The days continued. It was almost mundane; the Turk would bombard, the Turk would charge, the Turk would retreat. Those defending the walls were exhausted. They were hard men, grown distant-eyed and thin, grim in their bearing. They had, over the past few weeks, witnessed their brothers-in-arms and their kinsmen slaughtered by Ottoman blades.

In order to reinforce Saint Romanus Gate, one of the hot-spots of the continuous brawl, Gabriel Trevisano -- one of the Venetian galley captains, a capable man who had fought during the failed attack against the Ottoman fleet in the Horn -- agreed to lead four hundred of his men to the walls.

On the 12th of May, a section of the Theodosian wall collapsed with a great crash. Mehmed, watching with all the eagerness of a hungry hawk, ordered a midnight assault. The Ottomans overpowered the defenders and routed them. Panic spread like wildfire.

Once again, Constantine himself intervened. He galloped through the streets, instilling his men with a sense of fierce hope, and the Ottoman assault was again battered back. Under the stars, in the city's labyrinthine streets and lanes, blood gurgled along the cobbles.

The city was almost lost.

The next morning, Constantine -- unwashed, bespattered with the gore and grime of battle -- met once again with his commanders. He suggested a night time sally against the enemy camp; others preferred to wait and hope that the Italians or the Hungarians would come to relieve the Queen of Cities. Others crowed, once more, that the Emperor should take flight. Again, he refused.
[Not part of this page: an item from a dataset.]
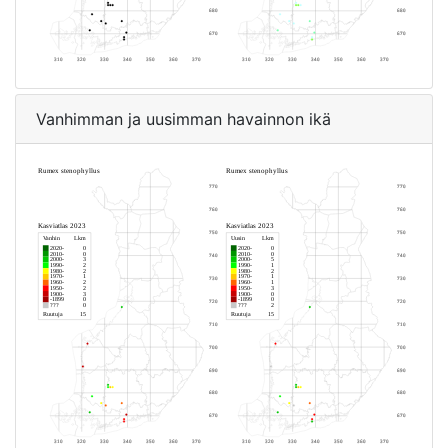
Vanhimman ja uusimman havainnon ikä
In the middle of May, the sound of pickaxes striking stone was heard, almost by chance. The Ottomans -- using conscripted Serbian, or Saxon depending upon the source, miners had dug a tunnel beneath the walls. The defenders scrambled into action and, led by the Scotsman John Grant, dug a counter tunnel and beneath the earth fought another fierce, claustrophobic battle.
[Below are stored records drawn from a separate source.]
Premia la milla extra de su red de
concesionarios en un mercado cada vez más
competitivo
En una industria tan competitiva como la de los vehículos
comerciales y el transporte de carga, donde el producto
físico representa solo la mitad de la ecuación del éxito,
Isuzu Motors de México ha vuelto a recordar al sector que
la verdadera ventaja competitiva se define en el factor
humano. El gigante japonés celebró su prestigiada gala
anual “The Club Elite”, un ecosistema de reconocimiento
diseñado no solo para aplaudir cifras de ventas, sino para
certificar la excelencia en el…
The tunnel war was intense and murderous. Some of the enemy miners were killed with smoke, others drowned or set alight with Greek Fire or, worse still, engaged in hand to hand combat with knives and bare hands.

Towards the end of May, Niccoló Gattilusio approached his sister, the Empress Caterina, and begged her to take leave. It now seemed that the city was doomed. Ill portents and omens haunted the streets. The Sultan had again offered terms -- disagreeable terms, but terms nonetheless -- and the Emperor had again refused.

Caterina was as resolute, or as stubborn, as her husband. She refused to flee; 'My duties, as a wife and the Empress of the Romans,' she reportedly told her brother, 'Remain here, at my husband's side.'

Niccoló passionately implored Caterina to reconsider, invoking her son and her kinsmen. If -- when -- Constantinople fell, her fate would be unkind. A life in the harem if she was lucky. A soldier's prize or a blade in the stomach if she was not.

Caterina accused her brother of being self-serving, cruelly, and an argument between the pair echoed throughout the Blachernae Palace. In the end, Niccoló stormed away.

It was the last conversation that he would ever have with his sister.